According to RealtyTrac, the Seattle-Tacoma-Bellevue area saw a 71 percent spike; that means one in every 129 households in the area received a foreclosure filing this summer.
In comparison, Chicago came in second on the list with a 35 percent increase in foreclosures.
Experts say the epidemic is now spreading from states like California and Nevada, which have been the nation's foreclosure hotbeds, out to areas that had not previously been affected.
"During the housing boom, Seattle was actually the last to see the big boom in prices and then on the other side, the last to see the big drop in prices so it could just be that Seattle is kind of catching up with the rest of the country now seeing those foreclosures because prices did get so high there and drop so precipitously," said Diana Olick with CNBC.
Analysts point to the unemployment rate as a big reason for all the foreclosure activity.
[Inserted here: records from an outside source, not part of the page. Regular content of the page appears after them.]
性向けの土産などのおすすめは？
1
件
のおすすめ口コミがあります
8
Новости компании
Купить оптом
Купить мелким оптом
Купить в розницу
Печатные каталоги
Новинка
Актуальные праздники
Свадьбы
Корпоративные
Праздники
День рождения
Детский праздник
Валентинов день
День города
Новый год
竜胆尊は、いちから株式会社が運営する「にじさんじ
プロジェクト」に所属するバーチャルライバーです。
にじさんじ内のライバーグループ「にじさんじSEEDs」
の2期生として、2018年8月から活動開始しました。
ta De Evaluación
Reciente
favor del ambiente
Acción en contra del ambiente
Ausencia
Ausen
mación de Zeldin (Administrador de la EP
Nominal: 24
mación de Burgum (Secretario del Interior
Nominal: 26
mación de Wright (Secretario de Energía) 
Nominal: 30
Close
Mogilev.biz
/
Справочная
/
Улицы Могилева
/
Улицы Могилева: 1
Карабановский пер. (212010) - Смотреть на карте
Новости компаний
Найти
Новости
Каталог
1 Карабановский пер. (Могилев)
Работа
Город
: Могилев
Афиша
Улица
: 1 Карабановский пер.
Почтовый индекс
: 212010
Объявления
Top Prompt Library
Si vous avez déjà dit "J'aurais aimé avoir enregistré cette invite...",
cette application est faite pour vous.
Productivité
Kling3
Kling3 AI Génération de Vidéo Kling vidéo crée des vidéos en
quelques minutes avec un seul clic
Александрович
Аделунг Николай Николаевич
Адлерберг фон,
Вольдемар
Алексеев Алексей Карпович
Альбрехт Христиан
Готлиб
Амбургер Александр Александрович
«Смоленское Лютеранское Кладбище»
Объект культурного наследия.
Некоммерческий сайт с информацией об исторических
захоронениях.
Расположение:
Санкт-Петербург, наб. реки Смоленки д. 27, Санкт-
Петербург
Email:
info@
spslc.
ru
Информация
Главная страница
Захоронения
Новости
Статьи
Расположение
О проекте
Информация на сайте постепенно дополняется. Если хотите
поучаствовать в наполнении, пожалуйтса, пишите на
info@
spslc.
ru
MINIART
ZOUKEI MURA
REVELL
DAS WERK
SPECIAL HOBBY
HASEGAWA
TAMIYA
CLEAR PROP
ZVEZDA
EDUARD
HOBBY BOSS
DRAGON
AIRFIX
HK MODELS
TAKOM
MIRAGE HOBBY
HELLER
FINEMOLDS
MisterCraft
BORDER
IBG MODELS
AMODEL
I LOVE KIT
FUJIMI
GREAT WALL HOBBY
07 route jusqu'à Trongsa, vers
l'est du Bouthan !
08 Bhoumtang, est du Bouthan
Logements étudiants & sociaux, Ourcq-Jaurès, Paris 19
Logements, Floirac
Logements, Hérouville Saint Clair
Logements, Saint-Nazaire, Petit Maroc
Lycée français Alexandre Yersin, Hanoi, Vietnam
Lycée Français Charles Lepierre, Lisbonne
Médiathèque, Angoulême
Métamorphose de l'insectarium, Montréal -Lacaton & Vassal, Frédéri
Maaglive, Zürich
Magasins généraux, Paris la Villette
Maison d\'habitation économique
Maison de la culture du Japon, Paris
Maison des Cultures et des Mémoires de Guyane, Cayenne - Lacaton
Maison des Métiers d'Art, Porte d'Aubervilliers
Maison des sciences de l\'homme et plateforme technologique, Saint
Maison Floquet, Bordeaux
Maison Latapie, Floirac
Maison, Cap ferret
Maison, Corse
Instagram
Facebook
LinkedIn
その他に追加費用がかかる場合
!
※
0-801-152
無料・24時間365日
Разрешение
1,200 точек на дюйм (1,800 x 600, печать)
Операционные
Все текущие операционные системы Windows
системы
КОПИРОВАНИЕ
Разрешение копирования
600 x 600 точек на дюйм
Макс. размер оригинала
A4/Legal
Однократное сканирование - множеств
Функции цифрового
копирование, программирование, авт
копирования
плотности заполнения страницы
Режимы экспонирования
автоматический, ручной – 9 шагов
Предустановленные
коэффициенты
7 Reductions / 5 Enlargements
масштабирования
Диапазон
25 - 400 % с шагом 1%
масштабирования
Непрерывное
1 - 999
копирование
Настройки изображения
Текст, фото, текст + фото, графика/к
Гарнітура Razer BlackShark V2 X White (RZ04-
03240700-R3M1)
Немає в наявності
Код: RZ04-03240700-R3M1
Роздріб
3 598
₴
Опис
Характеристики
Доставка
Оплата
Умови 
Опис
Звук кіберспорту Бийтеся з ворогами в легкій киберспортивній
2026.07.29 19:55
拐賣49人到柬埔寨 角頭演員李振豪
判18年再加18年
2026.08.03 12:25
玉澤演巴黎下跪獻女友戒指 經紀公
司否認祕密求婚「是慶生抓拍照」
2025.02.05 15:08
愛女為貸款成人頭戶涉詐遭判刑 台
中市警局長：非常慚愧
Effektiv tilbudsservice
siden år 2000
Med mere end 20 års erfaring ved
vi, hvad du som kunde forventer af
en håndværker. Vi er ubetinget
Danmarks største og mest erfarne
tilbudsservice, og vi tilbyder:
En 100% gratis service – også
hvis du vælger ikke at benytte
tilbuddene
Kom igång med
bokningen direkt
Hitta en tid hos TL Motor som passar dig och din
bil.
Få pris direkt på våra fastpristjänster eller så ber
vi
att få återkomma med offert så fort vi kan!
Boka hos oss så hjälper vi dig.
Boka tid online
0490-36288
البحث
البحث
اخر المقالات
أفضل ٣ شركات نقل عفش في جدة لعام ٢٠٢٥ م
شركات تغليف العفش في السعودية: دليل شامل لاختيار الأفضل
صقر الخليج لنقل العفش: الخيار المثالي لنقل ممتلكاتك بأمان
If someone doesn't have a job, it's tough to pay the mortgage. In the Seattle metro area, unemployment stood at 8.5 percent in August and has been edging lower. It was 8.7 percent in August last year.
And some experts say foreclosed homes on your block will impact your property value.
"if a foreclosure is next door, it is going to put downward pressure on your home's prices and that's going to take away from your local services," said Olick.